Return the lines below that contain "from".
**** Records provided ****
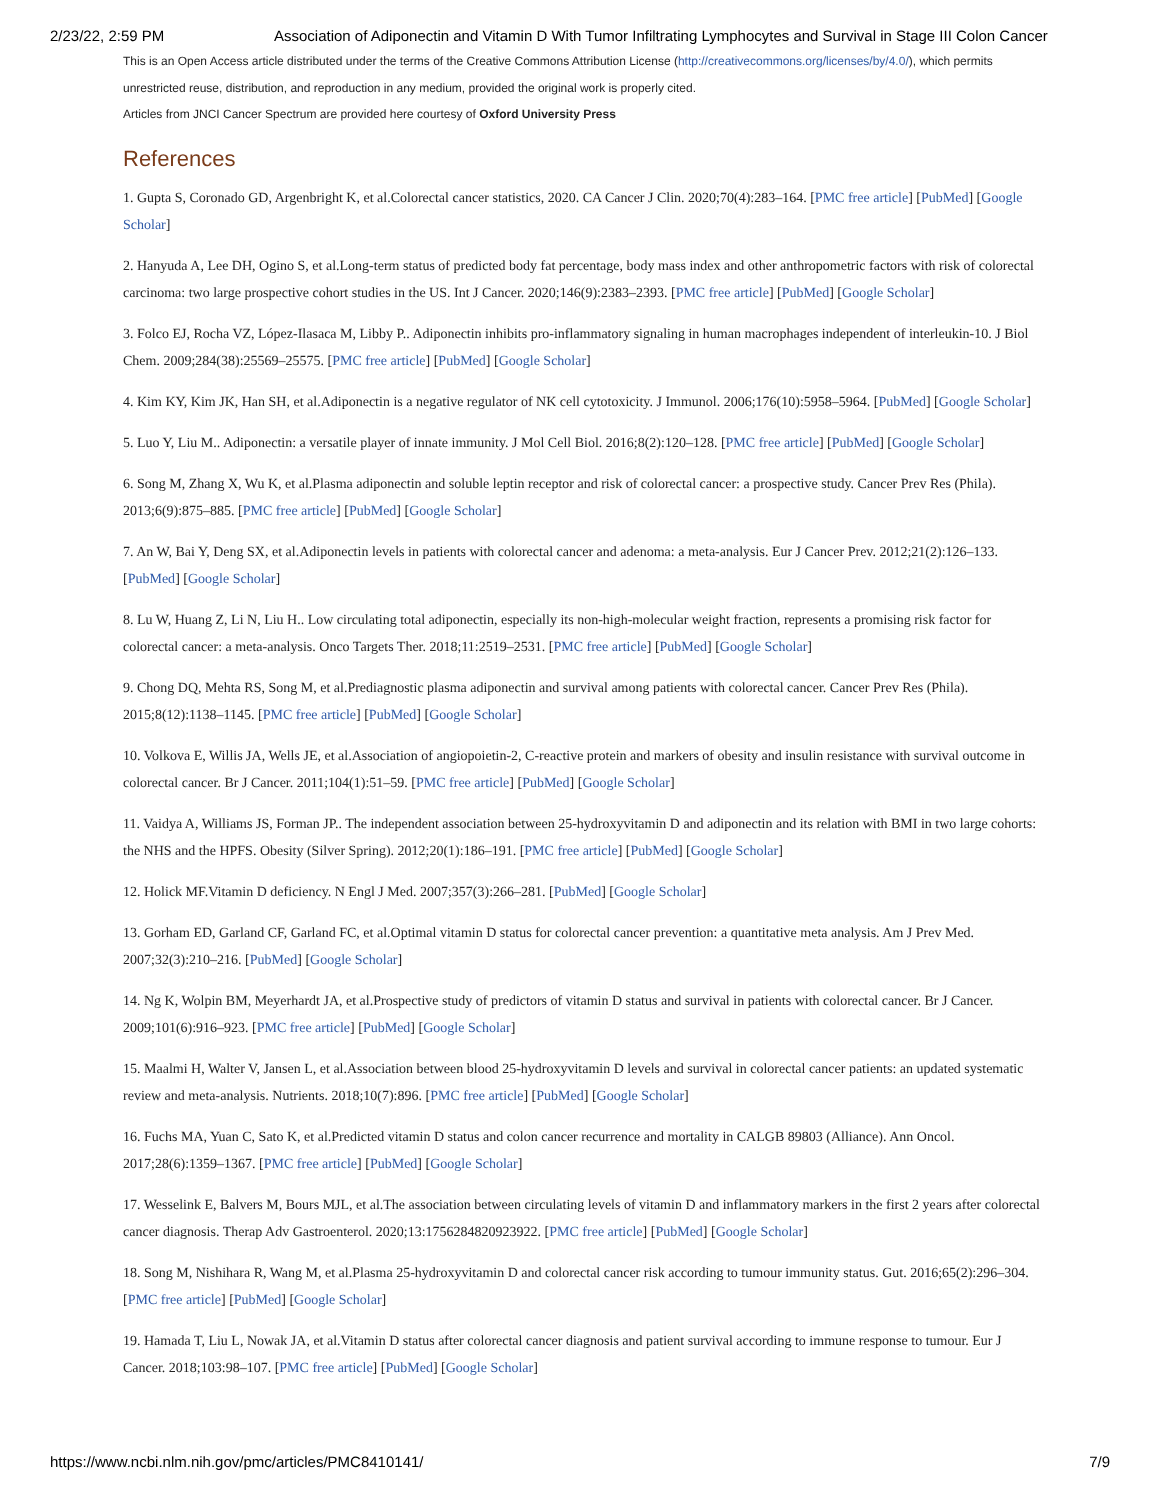2/23/22, 2:59 PM Association of Adiponectin and Vitamin D With Tumor Infiltrating Lymphocytes and Survival in Stage III Colon Cancer
This is an Open Access article distributed under the terms of the Creative Commons Attribution License (http://creativecommons.org/licenses/by/4.0/), which permits
unrestricted reuse, distribution, and reproduction in any medium, provided the original work is properly cited.
Articles from JNCI Cancer Spectrum are provided here courtesy of Oxford University Press
References
1. Gupta S, Coronado GD, Argenbright K, et al.Colorectal cancer statistics, 2020. CA Cancer J Clin. 2020;70(4):283–164. [PMC free article] [PubMed] [Google Scholar]
2. Hanyuda A, Lee DH, Ogino S, et al.Long-term status of predicted body fat percentage, body mass index and other anthropometric factors with risk of colorectal carcinoma: two large prospective cohort studies in the US. Int J Cancer. 2020;146(9):2383–2393. [PMC free article] [PubMed] [Google Scholar]
3. Folco EJ, Rocha VZ, López-Ilasaca M, Libby P.. Adiponectin inhibits pro-inflammatory signaling in human macrophages independent of interleukin-10. J Biol Chem. 2009;284(38):25569–25575. [PMC free article] [PubMed] [Google Scholar]
4. Kim KY, Kim JK, Han SH, et al.Adiponectin is a negative regulator of NK cell cytotoxicity. J Immunol. 2006;176(10):5958–5964. [PubMed] [Google Scholar]
5. Luo Y, Liu M.. Adiponectin: a versatile player of innate immunity. J Mol Cell Biol. 2016;8(2):120–128. [PMC free article] [PubMed] [Google Scholar]
6. Song M, Zhang X, Wu K, et al.Plasma adiponectin and soluble leptin receptor and risk of colorectal cancer: a prospective study. Cancer Prev Res (Phila). 2013;6(9):875–885. [PMC free article] [PubMed] [Google Scholar]
7. An W, Bai Y, Deng SX, et al.Adiponectin levels in patients with colorectal cancer and adenoma: a meta-analysis. Eur J Cancer Prev. 2012;21(2):126–133. [PubMed] [Google Scholar]
8. Lu W, Huang Z, Li N, Liu H.. Low circulating total adiponectin, especially its non-high-molecular weight fraction, represents a promising risk factor for colorectal cancer: a meta-analysis. Onco Targets Ther. 2018;11:2519–2531. [PMC free article] [PubMed] [Google Scholar]
9. Chong DQ, Mehta RS, Song M, et al.Prediagnostic plasma adiponectin and survival among patients with colorectal cancer. Cancer Prev Res (Phila). 2015;8(12):1138–1145. [PMC free article] [PubMed] [Google Scholar]
10. Volkova E, Willis JA, Wells JE, et al.Association of angiopoietin-2, C-reactive protein and markers of obesity and insulin resistance with survival outcome in colorectal cancer. Br J Cancer. 2011;104(1):51–59. [PMC free article] [PubMed] [Google Scholar]
11. Vaidya A, Williams JS, Forman JP.. The independent association between 25-hydroxyvitamin D and adiponectin and its relation with BMI in two large cohorts: the NHS and the HPFS. Obesity (Silver Spring). 2012;20(1):186–191. [PMC free article] [PubMed] [Google Scholar]
12. Holick MF.Vitamin D deficiency. N Engl J Med. 2007;357(3):266–281. [PubMed] [Google Scholar]
13. Gorham ED, Garland CF, Garland FC, et al.Optimal vitamin D status for colorectal cancer prevention: a quantitative meta analysis. Am J Prev Med. 2007;32(3):210–216. [PubMed] [Google Scholar]
14. Ng K, Wolpin BM, Meyerhardt JA, et al.Prospective study of predictors of vitamin D status and survival in patients with colorectal cancer. Br J Cancer. 2009;101(6):916–923. [PMC free article] [PubMed] [Google Scholar]
15. Maalmi H, Walter V, Jansen L, et al.Association between blood 25-hydroxyvitamin D levels and survival in colorectal cancer patients: an updated systematic review and meta-analysis. Nutrients. 2018;10(7):896. [PMC free article] [PubMed] [Google Scholar]
16. Fuchs MA, Yuan C, Sato K, et al.Predicted vitamin D status and colon cancer recurrence and mortality in CALGB 89803 (Alliance). Ann Oncol. 2017;28(6):1359–1367. [PMC free article] [PubMed] [Google Scholar]
17. Wesselink E, Balvers M, Bours MJL, et al.The association between circulating levels of vitamin D and inflammatory markers in the first 2 years after colorectal cancer diagnosis. Therap Adv Gastroenterol. 2020;13:1756284820923922. [PMC free article] [PubMed] [Google Scholar]
18. Song M, Nishihara R, Wang M, et al.Plasma 25-hydroxyvitamin D and colorectal cancer risk according to tumour immunity status. Gut. 2016;65(2):296–304. [PMC free article] [PubMed] [Google Scholar]
19. Hamada T, Liu L, Nowak JA, et al.Vitamin D status after colorectal cancer diagnosis and patient survival according to immune response to tumour. Eur J Cancer. 2018;103:98–107. [PMC free article] [PubMed] [Google Scholar]
https://www.ncbi.nlm.nih.gov/pmc/articles/PMC8410141/ 7/9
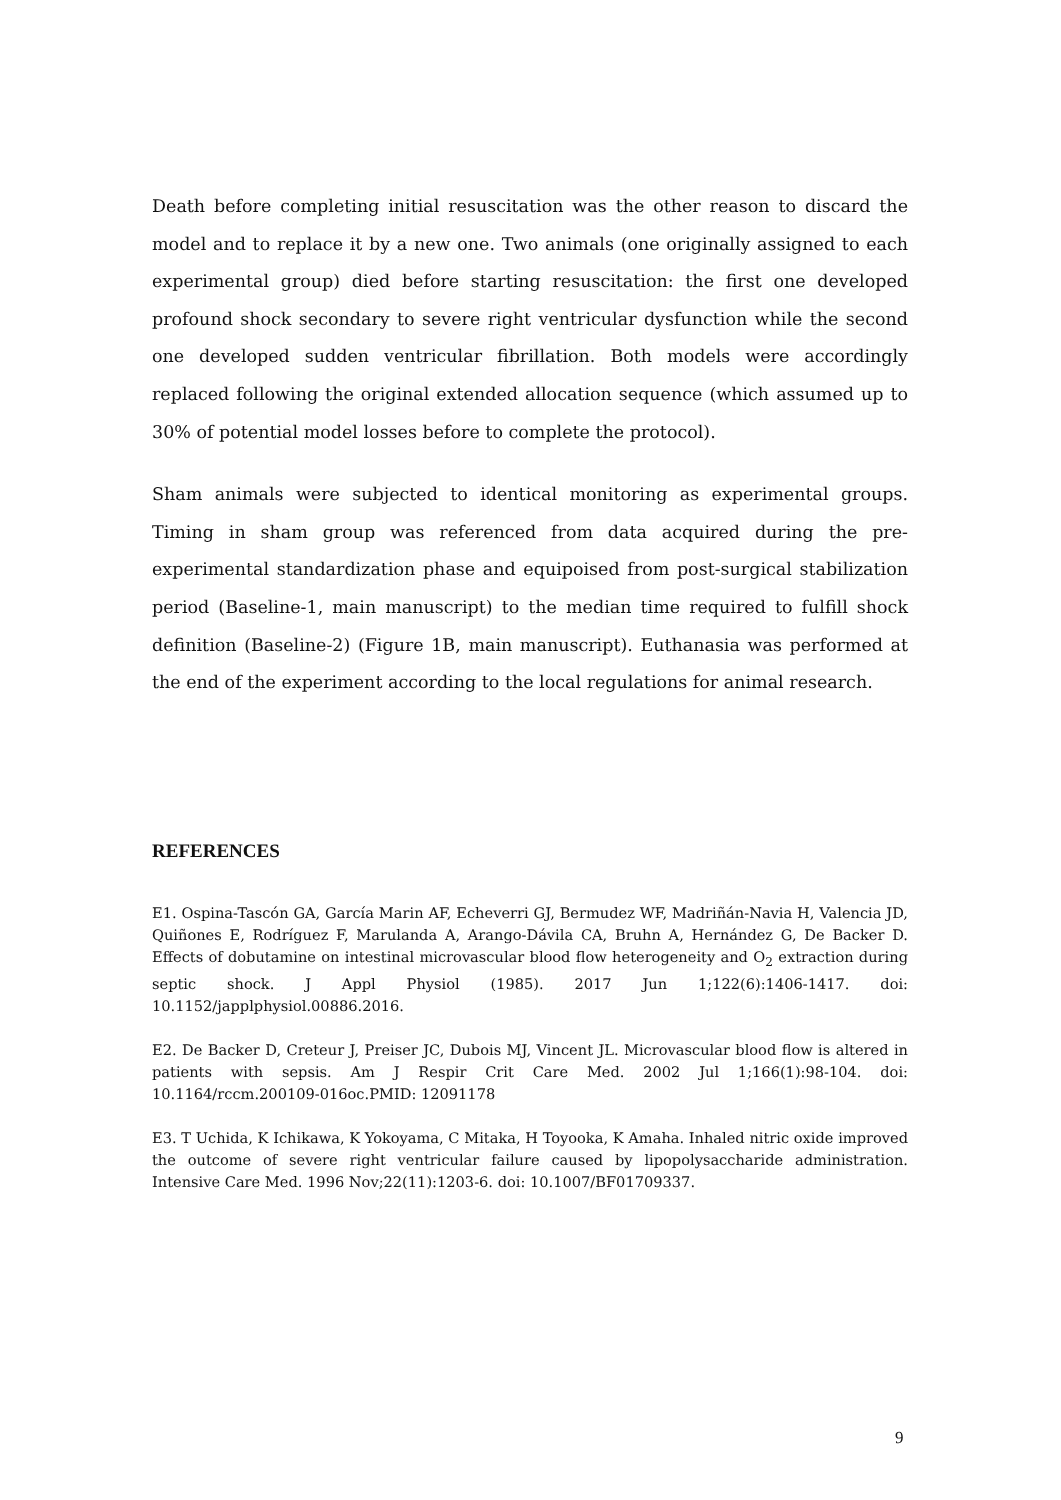Death before completing initial resuscitation was the other reason to discard the model and to replace it by a new one. Two animals (one originally assigned to each experimental group) died before starting resuscitation: the first one developed profound shock secondary to severe right ventricular dysfunction while the second one developed sudden ventricular fibrillation. Both models were accordingly replaced following the original extended allocation sequence (which assumed up to 30% of potential model losses before to complete the protocol).
Sham animals were subjected to identical monitoring as experimental groups. Timing in sham group was referenced from data acquired during the pre-experimental standardization phase and equipoised from post-surgical stabilization period (Baseline-1, main manuscript) to the median time required to fulfill shock definition (Baseline-2) (Figure 1B, main manuscript). Euthanasia was performed at the end of the experiment according to the local regulations for animal research.
REFERENCES
E1. Ospina-Tascón GA, García Marin AF, Echeverri GJ, Bermudez WF, Madriñán-Navia H, Valencia JD, Quiñones E, Rodríguez F, Marulanda A, Arango-Dávila CA, Bruhn A, Hernández G, De Backer D. Effects of dobutamine on intestinal microvascular blood flow heterogeneity and O<sub>2</sub> extraction during septic shock. J Appl Physiol (1985). 2017 Jun 1;122(6):1406-1417. doi: 10.1152/japplphysiol.00886.2016.
E2. De Backer D, Creteur J, Preiser JC, Dubois MJ, Vincent JL. Microvascular blood flow is altered in patients with sepsis. Am J Respir Crit Care Med. 2002 Jul 1;166(1):98-104. doi: 10.1164/rccm.200109-016oc.PMID: 12091178
E3. T Uchida, K Ichikawa, K Yokoyama, C Mitaka, H Toyooka, K Amaha. Inhaled nitric oxide improved the outcome of severe right ventricular failure caused by lipopolysaccharide administration. Intensive Care Med. 1996 Nov;22(11):1203-6. doi: 10.1007/BF01709337.
9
****
-- Completed task --
Articles from JNCI Cancer Spectrum are provided here courtesy of Oxford University Press
Sham animals were subjected to identical monitoring as experimental groups. Timing in sham group was referenced from data acquired during the pre-experimental standardization phase and equipoised from post-surgical stabilization period (Baseline-1, main manuscript) to the median time required to fulfill shock definition (Baseline-2) (Figure 1B, main manuscript). Euthanasia was performed at the end of the experiment according to the local regulations for animal research.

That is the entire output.